» **Dataset**:
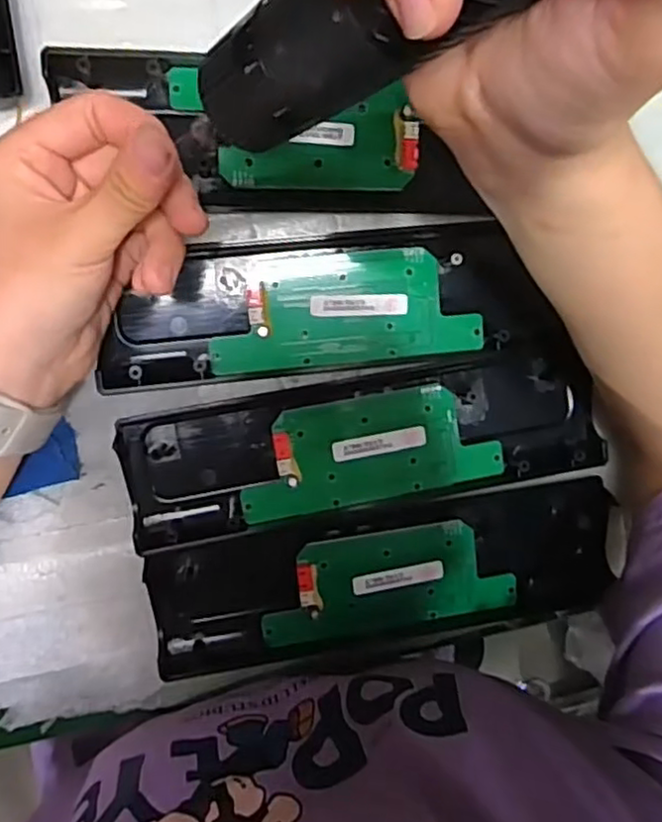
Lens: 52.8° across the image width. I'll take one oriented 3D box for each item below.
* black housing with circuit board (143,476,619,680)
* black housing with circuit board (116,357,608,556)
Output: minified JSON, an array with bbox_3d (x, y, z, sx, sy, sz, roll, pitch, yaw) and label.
[{"bbox_3d":[0.032,0.096,0.361,0.245,0.024,0.076,-8,98,-6],"label":"black housing with circuit board"},{"bbox_3d":[0.020,0.020,0.345,0.241,0.023,0.068,-9,98,-6],"label":"black housing with circuit board"}]

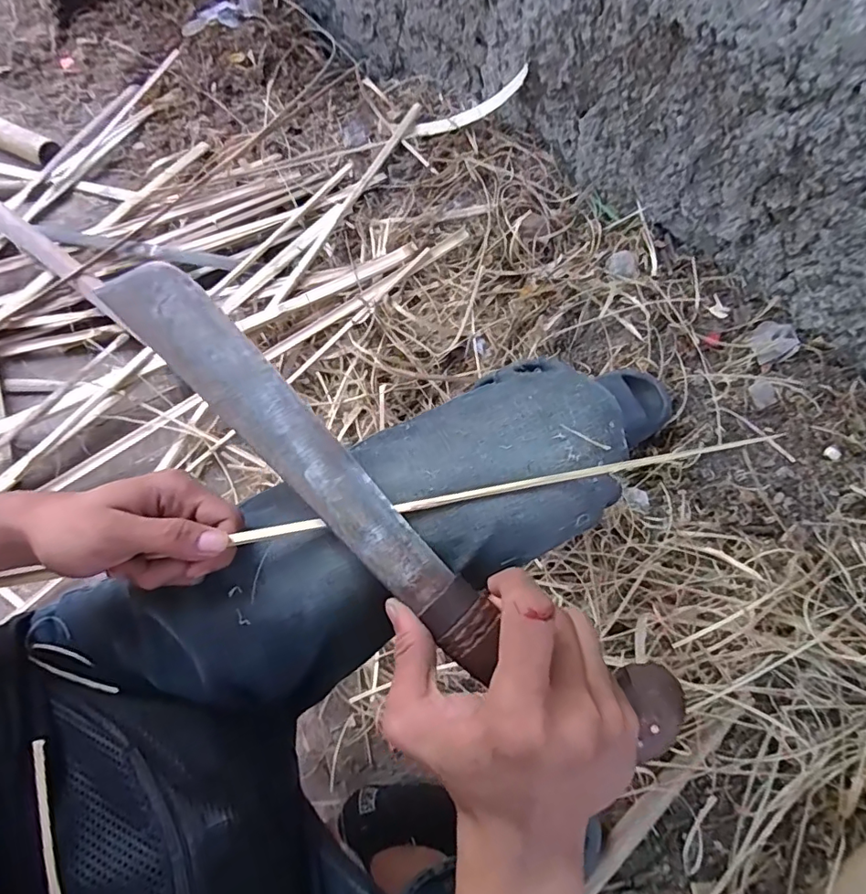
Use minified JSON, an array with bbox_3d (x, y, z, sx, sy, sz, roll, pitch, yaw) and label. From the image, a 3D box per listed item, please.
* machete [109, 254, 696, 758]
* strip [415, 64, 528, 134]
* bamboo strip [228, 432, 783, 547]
[{"bbox_3d":[-0.036,0.026,0.291,0.391,0.019,0.060,41,71,8],"label":"machete"},{"bbox_3d":[0.074,-0.648,0.994,0.244,0.050,0.045,-9,62,30],"label":"strip"},{"bbox_3d":[0.027,0.026,0.286,0.295,0.005,0.007,-12,66,10],"label":"bamboo strip"}]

» **Problem requirements**: The answer must be an exact copy of the records, with no images in it.

» **Written answer**:
Lens: 52.8° across the image width. I'll take one oriented 3D box for each item below.
* black housing with circuit board (143,476,619,680)
* black housing with circuit board (116,357,608,556)
Output: minified JSON, an array with bbox_3d (x, y, z, sx, sy, sz, roll, pitch, yaw) and label.
[{"bbox_3d":[0.032,0.096,0.361,0.245,0.024,0.076,-8,98,-6],"label":"black housing with circuit board"},{"bbox_3d":[0.020,0.020,0.345,0.241,0.023,0.068,-9,98,-6],"label":"black housing with circuit board"}]

Use minified JSON, an array with bbox_3d (x, y, z, sx, sy, sz, roll, pitch, yaw) and label. From the image, a 3D box per listed item, please.
* machete [109, 254, 696, 758]
* strip [415, 64, 528, 134]
* bamboo strip [228, 432, 783, 547]
[{"bbox_3d":[-0.036,0.026,0.291,0.391,0.019,0.060,41,71,8],"label":"machete"},{"bbox_3d":[0.074,-0.648,0.994,0.244,0.050,0.045,-9,62,30],"label":"strip"},{"bbox_3d":[0.027,0.026,0.286,0.295,0.005,0.007,-12,66,10],"label":"bamboo strip"}]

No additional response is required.